Zimbabwe’s consumers keep on spending on fashion

Spread the love

JOHANNESBURG – Zimbabweans have become fashionistas, frequently changing their wardrobes and opening accounts with trendy apparel outlets such as Topics, Truworths and Edgars, but the retailers are bleeding as they are hesitant to raise prices.

Other credit outlets such as TV Sales & Home have also been doing well, raking in the profits and Edgars Zimbabwe says there is resurgent consumer spending.
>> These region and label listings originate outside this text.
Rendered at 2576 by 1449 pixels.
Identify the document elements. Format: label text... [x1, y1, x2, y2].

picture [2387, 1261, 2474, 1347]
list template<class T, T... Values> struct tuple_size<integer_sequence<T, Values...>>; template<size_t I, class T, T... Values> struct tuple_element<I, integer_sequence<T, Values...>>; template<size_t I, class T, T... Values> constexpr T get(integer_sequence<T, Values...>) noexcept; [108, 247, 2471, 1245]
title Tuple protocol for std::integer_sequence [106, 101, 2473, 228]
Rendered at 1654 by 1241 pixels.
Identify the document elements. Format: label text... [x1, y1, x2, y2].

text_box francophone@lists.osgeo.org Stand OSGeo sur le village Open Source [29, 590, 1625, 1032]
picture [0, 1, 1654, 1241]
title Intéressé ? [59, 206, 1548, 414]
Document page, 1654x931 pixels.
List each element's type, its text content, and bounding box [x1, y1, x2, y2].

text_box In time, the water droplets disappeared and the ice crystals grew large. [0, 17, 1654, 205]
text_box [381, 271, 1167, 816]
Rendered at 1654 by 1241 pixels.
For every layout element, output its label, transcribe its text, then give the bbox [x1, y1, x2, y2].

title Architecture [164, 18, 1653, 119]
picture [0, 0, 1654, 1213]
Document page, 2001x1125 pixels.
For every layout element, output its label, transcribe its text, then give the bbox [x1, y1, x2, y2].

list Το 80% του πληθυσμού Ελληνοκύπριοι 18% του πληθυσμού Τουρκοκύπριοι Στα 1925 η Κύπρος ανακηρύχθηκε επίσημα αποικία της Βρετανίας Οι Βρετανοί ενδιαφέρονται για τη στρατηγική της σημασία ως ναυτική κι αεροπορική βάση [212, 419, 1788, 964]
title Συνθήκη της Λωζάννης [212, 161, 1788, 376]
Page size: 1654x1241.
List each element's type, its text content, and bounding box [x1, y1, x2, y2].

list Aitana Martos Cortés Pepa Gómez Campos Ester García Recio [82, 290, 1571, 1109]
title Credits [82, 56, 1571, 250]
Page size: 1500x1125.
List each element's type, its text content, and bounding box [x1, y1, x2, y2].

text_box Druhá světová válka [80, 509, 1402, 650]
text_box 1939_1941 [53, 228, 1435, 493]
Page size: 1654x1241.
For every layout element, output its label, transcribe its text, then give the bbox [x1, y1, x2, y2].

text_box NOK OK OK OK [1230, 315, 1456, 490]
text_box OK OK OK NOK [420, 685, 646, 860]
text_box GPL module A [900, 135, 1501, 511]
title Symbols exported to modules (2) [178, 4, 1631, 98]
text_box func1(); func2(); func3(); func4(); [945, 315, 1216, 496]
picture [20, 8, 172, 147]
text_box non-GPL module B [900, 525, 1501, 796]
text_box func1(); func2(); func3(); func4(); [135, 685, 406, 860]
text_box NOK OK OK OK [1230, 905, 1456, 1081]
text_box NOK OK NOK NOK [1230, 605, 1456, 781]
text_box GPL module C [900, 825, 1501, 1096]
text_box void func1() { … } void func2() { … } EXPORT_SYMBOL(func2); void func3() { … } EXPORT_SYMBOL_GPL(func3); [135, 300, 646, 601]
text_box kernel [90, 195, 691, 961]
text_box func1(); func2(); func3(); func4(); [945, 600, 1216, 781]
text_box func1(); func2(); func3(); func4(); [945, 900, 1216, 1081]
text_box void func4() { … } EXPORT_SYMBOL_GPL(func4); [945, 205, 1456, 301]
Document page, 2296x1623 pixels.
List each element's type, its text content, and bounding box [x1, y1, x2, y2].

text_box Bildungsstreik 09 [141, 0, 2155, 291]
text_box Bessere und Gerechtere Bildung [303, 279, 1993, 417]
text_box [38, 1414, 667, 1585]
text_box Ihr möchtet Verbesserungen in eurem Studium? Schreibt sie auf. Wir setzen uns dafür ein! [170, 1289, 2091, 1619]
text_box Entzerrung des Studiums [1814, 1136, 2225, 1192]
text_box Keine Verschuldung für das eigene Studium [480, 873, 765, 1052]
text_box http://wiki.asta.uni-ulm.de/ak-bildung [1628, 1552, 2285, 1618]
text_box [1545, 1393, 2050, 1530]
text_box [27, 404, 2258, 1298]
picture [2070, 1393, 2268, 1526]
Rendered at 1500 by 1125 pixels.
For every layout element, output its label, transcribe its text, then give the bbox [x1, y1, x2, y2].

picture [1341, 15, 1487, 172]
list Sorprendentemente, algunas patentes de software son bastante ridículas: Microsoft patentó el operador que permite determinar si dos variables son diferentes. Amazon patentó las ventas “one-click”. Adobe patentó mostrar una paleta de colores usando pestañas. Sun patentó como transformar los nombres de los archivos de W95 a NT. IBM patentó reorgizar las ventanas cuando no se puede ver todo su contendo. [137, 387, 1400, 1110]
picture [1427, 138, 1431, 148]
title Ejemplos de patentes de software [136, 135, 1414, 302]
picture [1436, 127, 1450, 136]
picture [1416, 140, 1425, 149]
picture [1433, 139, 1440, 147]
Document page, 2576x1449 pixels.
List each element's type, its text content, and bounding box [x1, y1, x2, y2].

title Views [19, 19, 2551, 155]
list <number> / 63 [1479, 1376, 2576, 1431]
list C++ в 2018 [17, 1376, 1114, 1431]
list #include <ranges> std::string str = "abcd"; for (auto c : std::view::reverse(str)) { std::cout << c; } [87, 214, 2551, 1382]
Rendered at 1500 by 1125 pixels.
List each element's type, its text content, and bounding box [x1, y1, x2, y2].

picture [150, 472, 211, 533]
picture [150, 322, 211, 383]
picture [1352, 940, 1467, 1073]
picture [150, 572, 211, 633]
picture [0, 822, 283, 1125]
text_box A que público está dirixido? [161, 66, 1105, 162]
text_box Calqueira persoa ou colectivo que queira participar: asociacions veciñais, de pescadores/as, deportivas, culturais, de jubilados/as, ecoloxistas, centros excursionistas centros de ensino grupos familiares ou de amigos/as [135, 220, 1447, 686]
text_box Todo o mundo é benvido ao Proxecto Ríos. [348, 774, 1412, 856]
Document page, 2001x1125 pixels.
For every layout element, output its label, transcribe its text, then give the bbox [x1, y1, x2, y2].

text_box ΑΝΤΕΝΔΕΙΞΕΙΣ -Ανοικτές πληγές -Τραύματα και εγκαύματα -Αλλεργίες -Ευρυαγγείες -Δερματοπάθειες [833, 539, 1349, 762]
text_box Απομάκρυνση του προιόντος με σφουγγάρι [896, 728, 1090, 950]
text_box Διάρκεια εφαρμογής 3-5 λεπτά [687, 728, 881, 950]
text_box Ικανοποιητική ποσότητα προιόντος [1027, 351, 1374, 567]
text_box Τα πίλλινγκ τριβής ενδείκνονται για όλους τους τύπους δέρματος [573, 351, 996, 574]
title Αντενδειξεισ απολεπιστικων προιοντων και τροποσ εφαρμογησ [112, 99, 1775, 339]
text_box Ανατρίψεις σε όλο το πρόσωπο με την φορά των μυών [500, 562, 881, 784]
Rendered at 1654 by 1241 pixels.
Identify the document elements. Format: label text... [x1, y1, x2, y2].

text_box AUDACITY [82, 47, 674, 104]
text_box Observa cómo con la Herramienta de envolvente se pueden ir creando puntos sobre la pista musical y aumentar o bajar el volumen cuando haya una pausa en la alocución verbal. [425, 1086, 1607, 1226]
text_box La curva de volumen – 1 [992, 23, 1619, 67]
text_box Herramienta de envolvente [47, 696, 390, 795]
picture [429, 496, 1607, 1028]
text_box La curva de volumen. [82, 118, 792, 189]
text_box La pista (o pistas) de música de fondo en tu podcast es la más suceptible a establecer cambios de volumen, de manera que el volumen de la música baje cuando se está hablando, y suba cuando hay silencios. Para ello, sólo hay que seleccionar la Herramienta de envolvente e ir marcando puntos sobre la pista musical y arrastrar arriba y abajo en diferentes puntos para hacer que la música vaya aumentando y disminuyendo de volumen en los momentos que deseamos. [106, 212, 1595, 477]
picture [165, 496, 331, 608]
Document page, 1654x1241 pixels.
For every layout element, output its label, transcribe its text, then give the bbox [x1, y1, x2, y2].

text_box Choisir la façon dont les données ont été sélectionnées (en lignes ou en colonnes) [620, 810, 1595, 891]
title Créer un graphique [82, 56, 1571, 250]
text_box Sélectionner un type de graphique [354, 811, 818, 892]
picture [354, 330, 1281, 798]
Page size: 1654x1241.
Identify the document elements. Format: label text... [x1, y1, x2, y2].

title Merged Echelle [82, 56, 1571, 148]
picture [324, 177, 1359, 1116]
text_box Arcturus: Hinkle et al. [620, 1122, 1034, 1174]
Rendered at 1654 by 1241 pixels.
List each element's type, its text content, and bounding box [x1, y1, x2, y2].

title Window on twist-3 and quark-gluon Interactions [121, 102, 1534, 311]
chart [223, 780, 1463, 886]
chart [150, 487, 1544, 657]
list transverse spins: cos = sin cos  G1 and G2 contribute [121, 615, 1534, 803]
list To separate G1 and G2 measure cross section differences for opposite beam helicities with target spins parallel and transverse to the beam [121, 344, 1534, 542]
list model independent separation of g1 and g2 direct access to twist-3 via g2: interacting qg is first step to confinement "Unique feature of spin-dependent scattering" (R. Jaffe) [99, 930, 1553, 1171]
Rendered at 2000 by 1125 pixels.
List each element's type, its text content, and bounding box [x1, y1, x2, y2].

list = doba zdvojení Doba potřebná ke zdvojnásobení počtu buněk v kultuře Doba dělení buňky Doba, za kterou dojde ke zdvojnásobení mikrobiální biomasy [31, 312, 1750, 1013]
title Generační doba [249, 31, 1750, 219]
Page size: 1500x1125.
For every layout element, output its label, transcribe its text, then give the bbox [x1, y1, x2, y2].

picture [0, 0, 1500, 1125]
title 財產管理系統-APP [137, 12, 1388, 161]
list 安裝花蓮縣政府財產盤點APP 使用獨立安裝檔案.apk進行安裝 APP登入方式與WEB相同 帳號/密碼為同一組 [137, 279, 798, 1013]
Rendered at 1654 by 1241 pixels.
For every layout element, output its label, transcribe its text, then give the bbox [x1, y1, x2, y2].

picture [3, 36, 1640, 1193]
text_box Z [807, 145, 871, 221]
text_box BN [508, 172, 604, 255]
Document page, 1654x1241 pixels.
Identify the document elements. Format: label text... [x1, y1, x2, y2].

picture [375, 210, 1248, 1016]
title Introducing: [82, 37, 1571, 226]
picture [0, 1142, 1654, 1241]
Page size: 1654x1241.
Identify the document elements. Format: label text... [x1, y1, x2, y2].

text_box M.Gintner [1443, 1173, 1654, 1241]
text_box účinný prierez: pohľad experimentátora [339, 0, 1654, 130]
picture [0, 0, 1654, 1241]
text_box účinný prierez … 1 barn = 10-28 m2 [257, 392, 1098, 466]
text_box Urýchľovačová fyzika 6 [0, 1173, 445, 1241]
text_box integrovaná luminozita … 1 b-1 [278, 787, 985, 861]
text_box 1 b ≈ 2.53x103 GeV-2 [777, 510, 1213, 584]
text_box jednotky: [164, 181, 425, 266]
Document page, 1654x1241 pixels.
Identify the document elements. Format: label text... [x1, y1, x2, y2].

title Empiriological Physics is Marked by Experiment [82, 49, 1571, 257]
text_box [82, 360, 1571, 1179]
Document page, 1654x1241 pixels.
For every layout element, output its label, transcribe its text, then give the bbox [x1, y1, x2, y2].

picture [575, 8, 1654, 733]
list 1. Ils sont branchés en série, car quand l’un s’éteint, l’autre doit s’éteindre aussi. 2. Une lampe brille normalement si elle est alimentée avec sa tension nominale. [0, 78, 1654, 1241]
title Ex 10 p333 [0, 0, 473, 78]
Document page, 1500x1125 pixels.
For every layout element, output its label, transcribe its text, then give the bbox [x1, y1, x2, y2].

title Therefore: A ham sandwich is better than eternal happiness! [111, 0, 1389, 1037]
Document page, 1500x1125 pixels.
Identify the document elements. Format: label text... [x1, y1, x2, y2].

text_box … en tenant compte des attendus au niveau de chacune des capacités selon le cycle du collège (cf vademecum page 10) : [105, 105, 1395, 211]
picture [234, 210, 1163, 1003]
Analysts say Zimbabweans are running for cover, clearing their bank balances of bond notes in anticipation of continued value loss as they are unable to get their money out of banks. “We anticipate cash sales at both Edgars and Jet will continue to rise as customers extinguish their RTGS (electronic bank balances) in anticipation of an inflationary environment,” analysts at IH Securities said in an update note on the company.

Executives from Edgars and Truworths have confirmed that account numbers and sales volumes are going up. Edgars Zimbabwe said last month that despite cash and foreign currency shortages, there was “resurgent consumer spending”, which had helped it to a 7percent revenue surge to $24.7million (R338.63m) for the half year period to July 9.

Truworths – which runs Topics, Truworths Man and Truworths Ladies as well as Number 1 stores – the number of accounts increased by 4.1percent to 88982 in the year to July 9.


Chief executive, Bekhithemba Ndebele, said although merchandise sales volumes for the year to July 9 had fallen by 28.8percent, the company was sitting pretty, with no US dollar obligations on its books. This is despite the fact it is mainly an import business as it has to import most of its apparel either in fabrics for local manufacturing or in complete apparel units.

Merchandise sales for the period amounted to $12.2m. This translated to a comprehensive loss position for the full year period of $1.7m. There has also been a marginal increase in the number of account holders who are able to make purchases from 65.7percent in 2016 to 66.9percent this year. “For all the imports that have come in we have raised the cash up-front and there are no US dollars obligations on the book.

“For the month of September we broke even after 3 weeks of sales and on apparel we haven’t increased prices,” Ndebele said. For Truworths Zimbabwe, price increases have been on perfumes “because they come in on a monthly basis”.